That’s interesting. Yesterday I did read a blog post, where the BlurHash library was mentioned: https://blurha.sh/
It would give us a possibility to create initial thumbnail tiddlers, that contain the extracted EXIF data in fields plus a _canonical_uri to the original, to keep the TW small.
When the image is shown the BlurHash can be used as a thumbnail and the images can be lazy loaded.
So the wiki itself would be searchable but small.
That would be a usecase that I personally prefer.
BlurHash
In short,
BlurHash takes an image, and gives you a short string (only 20-30 characters!) that represents the placeholder for this image.You do this on the backend of your service, and store the string along with the image. When you send data to your client, you send both the URL to the image, and the BlurHash string.

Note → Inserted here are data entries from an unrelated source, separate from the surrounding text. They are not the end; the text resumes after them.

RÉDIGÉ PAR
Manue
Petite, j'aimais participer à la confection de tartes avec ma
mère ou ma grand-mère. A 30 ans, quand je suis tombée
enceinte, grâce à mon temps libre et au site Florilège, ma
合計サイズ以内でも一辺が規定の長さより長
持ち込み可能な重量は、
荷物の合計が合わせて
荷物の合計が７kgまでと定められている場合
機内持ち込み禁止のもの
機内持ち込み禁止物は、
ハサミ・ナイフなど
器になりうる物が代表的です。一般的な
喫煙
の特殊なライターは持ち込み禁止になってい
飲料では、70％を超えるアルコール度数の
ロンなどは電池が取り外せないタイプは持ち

Your client then takes the string, and decodes it into an image that it shows while the real image is loading over the network. The string is short enough that it comfortably fits into whatever data format you use. For instance, it can easily be added as a field in a JSON object.

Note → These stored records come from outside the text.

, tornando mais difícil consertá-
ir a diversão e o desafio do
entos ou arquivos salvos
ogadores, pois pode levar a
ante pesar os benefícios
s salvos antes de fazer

Some personal remarks. … I do have about 10th of thousands of images on my HDs and another 1000++ on my phone. Movies not counted.
All of them have EXIF data, but not a single one of them has additional meta data. Because the existing editing tools I know all suck. So I never did add any new data there.
In contrary, if I do send “polished” images to friends, I do remove the EXIF info, because of privacy reasons.
All the meta info is part of the directory structure. … That’s “just good enough” for me.